- TASK BRIEF -
Copy out each of the following lines character for character, with nothing changed.

- Saved data entries -
=======

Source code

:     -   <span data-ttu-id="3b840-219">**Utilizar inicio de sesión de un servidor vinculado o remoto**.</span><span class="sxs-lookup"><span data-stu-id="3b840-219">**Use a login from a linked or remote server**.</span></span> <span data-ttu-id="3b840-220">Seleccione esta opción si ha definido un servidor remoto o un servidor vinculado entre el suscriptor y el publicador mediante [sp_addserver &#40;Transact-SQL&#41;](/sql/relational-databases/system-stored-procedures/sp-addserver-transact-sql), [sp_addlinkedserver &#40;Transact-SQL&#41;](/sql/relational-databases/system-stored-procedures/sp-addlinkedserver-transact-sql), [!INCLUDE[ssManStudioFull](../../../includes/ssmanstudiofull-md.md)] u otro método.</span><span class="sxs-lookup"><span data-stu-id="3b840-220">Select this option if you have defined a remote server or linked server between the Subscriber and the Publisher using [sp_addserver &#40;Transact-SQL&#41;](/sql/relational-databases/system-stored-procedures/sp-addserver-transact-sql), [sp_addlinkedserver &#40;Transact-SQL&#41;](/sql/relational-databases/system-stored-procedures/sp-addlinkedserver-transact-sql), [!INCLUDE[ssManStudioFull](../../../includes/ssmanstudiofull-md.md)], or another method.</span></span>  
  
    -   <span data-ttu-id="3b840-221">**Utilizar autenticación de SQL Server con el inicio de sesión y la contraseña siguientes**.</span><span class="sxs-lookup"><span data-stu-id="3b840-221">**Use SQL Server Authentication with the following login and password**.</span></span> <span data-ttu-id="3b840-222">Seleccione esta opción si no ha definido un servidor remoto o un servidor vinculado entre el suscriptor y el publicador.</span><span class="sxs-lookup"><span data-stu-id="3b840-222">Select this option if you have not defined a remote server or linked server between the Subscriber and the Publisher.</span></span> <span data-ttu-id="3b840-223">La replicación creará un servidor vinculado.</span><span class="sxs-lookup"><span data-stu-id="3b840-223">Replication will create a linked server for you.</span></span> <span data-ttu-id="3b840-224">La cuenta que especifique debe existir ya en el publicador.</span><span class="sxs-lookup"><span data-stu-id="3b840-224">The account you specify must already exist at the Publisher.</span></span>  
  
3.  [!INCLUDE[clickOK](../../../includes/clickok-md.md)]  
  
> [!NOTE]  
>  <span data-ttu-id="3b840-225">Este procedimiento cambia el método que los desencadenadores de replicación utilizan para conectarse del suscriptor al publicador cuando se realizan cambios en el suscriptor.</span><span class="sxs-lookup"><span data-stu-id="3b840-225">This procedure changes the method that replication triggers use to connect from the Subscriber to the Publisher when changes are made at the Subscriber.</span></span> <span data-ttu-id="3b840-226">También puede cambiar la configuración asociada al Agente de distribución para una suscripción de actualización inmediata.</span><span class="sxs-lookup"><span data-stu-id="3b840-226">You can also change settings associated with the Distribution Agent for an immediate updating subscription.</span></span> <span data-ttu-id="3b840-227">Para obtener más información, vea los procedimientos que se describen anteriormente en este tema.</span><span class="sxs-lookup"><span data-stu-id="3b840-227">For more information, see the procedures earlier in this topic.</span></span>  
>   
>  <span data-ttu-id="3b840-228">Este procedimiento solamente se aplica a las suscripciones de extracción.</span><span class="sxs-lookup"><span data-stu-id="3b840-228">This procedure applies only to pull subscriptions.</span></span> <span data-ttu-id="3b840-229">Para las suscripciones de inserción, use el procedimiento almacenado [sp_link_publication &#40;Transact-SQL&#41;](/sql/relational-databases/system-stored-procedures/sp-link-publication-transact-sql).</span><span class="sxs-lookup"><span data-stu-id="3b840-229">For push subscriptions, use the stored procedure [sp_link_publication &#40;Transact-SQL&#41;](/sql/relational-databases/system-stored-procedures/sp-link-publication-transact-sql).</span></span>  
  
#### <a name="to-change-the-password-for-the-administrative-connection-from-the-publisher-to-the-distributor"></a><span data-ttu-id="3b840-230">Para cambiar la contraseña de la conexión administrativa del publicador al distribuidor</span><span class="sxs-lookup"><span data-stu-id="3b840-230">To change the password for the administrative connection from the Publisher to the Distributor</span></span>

=======

- YOUR RESPONSE -
Source code

:     -   <span data-ttu-id="3b840-219">**Utilizar inicio de sesión de un servidor vinculado o remoto**.</span><span class="sxs-lookup"><span data-stu-id="3b840-219">**Use a login from a linked or remote server**.</span></span> <span data-ttu-id="3b840-220">Seleccione esta opción si ha definido un servidor remoto o un servidor vinculado entre el suscriptor y el publicador mediante [sp_addserver &#40;Transact-SQL&#41;](/sql/relational-databases/system-stored-procedures/sp-addserver-transact-sql), [sp_addlinkedserver &#40;Transact-SQL&#41;](/sql/relational-databases/system-stored-procedures/sp-addlinkedserver-transact-sql), [!INCLUDE[ssManStudioFull](../../../includes/ssmanstudiofull-md.md)] u otro método.</span><span class="sxs-lookup"><span data-stu-id="3b840-220">Select this option if you have defined a remote server or linked server between the Subscriber and the Publisher using [sp_addserver &#40;Transact-SQL&#41;](/sql/relational-databases/system-stored-procedures/sp-addserver-transact-sql), [sp_addlinkedserver &#40;Transact-SQL&#41;](/sql/relational-databases/system-stored-procedures/sp-addlinkedserver-transact-sql), [!INCLUDE[ssManStudioFull](../../../includes/ssmanstudiofull-md.md)], or another method.</span></span>  
  
    -   <span data-ttu-id="3b840-221">**Utilizar autenticación de SQL Server con el inicio de sesión y la contraseña siguientes**.</span><span class="sxs-lookup"><span data-stu-id="3b840-221">**Use SQL Server Authentication with the following login and password**.</span></span> <span data-ttu-id="3b840-222">Seleccione esta opción si no ha definido un servidor remoto o un servidor vinculado entre el suscriptor y el publicador.</span><span class="sxs-lookup"><span data-stu-id="3b840-222">Select this option if you have not defined a remote server or linked server between the Subscriber and the Publisher.</span></span> <span data-ttu-id="3b840-223">La replicación creará un servidor vinculado.</span><span class="sxs-lookup"><span data-stu-id="3b840-223">Replication will create a linked server for you.</span></span> <span data-ttu-id="3b840-224">La cuenta que especifique debe existir ya en el publicador.</span><span class="sxs-lookup"><span data-stu-id="3b840-224">The account you specify must already exist at the Publisher.</span></span>  
  
3.  [!INCLUDE[clickOK](../../../includes/clickok-md.md)]  
  
> [!NOTE]  
>  <span data-ttu-id="3b840-225">Este procedimiento cambia el método que los desencadenadores de replicación utilizan para conectarse del suscriptor al publicador cuando se realizan cambios en el suscriptor.</span><span class="sxs-lookup"><span data-stu-id="3b840-225">This procedure changes the method that replication triggers use to connect from the Subscriber to the Publisher when changes are made at the Subscriber.</span></span> <span data-ttu-id="3b840-226">También puede cambiar la configuración asociada al Agente de distribución para una suscripción de actualización inmediata.</span><span class="sxs-lookup"><span data-stu-id="3b840-226">You can also change settings associated with the Distribution Agent for an immediate updating subscription.</span></span> <span data-ttu-id="3b840-227">Para obtener más información, vea los procedimientos que se describen anteriormente en este tema.</span><span class="sxs-lookup"><span data-stu-id="3b840-227">For more information, see the procedures earlier in this topic.</span></span>  
>   
>  <span data-ttu-id="3b840-228">Este procedimiento solamente se aplica a las suscripciones de extracción.</span><span class="sxs-lookup"><span data-stu-id="3b840-228">This procedure applies only to pull subscriptions.</span></span> <span data-ttu-id="3b840-229">Para las suscripciones de inserción, use el procedimiento almacenado [sp_link_publication &#40;Transact-SQL&#41;](/sql/relational-databases/system-stored-procedures/sp-link-publication-transact-sql).</span><span class="sxs-lookup"><span data-stu-id="3b840-229">For push subscriptions, use the stored procedure [sp_link_publication &#40;Transact-SQL&#41;](/sql/relational-databases/system-stored-procedures/sp-link-publication-transact-sql).</span></span>  
  
#### <a name="to-change-the-password-for-the-administrative-connection-from-the-publisher-to-the-distributor"></a><span data-ttu-id="3b840-230">Para cambiar la contraseña de la conexión administrativa del publicador al distribuidor</span><span class="sxs-lookup"><span data-stu-id="3b840-230">To change the password for the administrative connection from the Publisher to the Distributor</span></span>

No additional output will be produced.